Friday, February 8, 2019

Singing Part 2: How Big Is God!

Aurora Borealis at Bear Lake, Alaska
Courtesy Google.com




























Growing up in Alaska, I acquired a keen sense of the greatness of God as Creator at a very young age. Surrounded by magnificent evergreen-clad mountains that rose abruptly from the waters of the Inside Passage high into the sky, I would look around and see God's amazing creation every day.

I felt close to God as His creation hugged me every day while I walked to school or rode in the car.

The colorful neon displays of the Aurora Borealis on a clear, crackling winter night left me awestruck with their curtain-like shapes waving high in the sky. Then, of course, I had no comprehension of the science behind those constantly moving magnetized electrical currents in the magnetosphere and ionosphere that produced those ethereal sights. I just knew that God set them in motion.

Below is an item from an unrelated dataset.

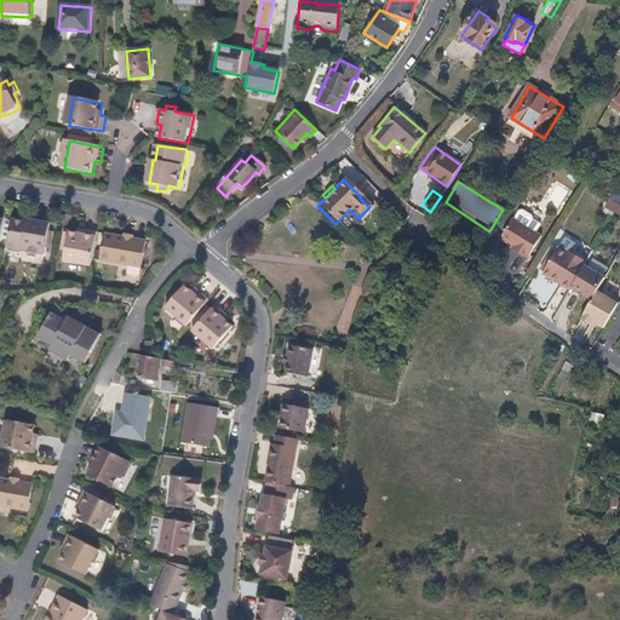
[(619,204),(610,199),(606,208),(615,213),(619,204)]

Even the stars declared God's glory to me. The midnight blue expanse of sky stretched from peak to peak. With few city lights to fade them, the stars twinkled so close I could almost reach out and trace the constellations.  

In my early teens I heard a song that was made popular by the singing of George Beverly Shea in the worldwide crusades of Evangelist Billy Graham: "How Great Thou Art." That song spoke to me, and I began to sing it as a solo. Now, it may be one of the best known and well-loved hymns of all time.

Yellowstone Canyon
Courtesy Google.com
As a young adult, I visited Yellowstone National Park on a Sunday morning. Standing on the rim looking down into Yellowstone Canyon with the river flowing from its Lower Falls, I felt the breeze lift my hair. As I listened to birds twitter and the roar of the falls, I was reminded of the second verse of "How Great Thou Art," and I burst out singing all four verses at the top of my lungs across that vast canyon. That song still brings me to tears fifty years later.
Another song I learned when I was in high school and was first introduced to the theory of evolution was "How Big Is God." It was written by country-western singer and song-writer, Stuart Hamblen. His father was a preacher, but Stuart turned his back on Christianity. He became a hard-drinking, foul-talking cowboy actor. But his wife Suzie was a believer. When Billy Graham did a series of meetings in Los Angeles in 1949, Suzie encouraged Hamblen to attend. 

He did, and the message of the gospel so stirred his heart that he was unable to sleep that night, thinking about his sinful life, and where he was heading in the end. About four in the morning, he called the hotel where the Graham team was staying and asked to see Dr. Graham. He arrived at the hotel an hour later and made a decision to trust Christ as his Saviour.

The power of God changed Hamblen's life completely, and he became an effective ambassador for the Lord Jesus. He wrote many gospel songs, such as "It Is No Secret," "This Old House," and "Until Then.". Overwhelmed at what God had done, he wrote a song especially for Billy Graham’s soloist George Beverly Shea to sing, "How Big Is God." The chorus joyfully exclaims:

How big is God!
How big and wide His vast domain!
To try to tell these lips can only start;
He’s big enough to rule His mighty universe,
Yet, small enough to live within my heart.

And these songs became my testimony in response to the theory of evolution.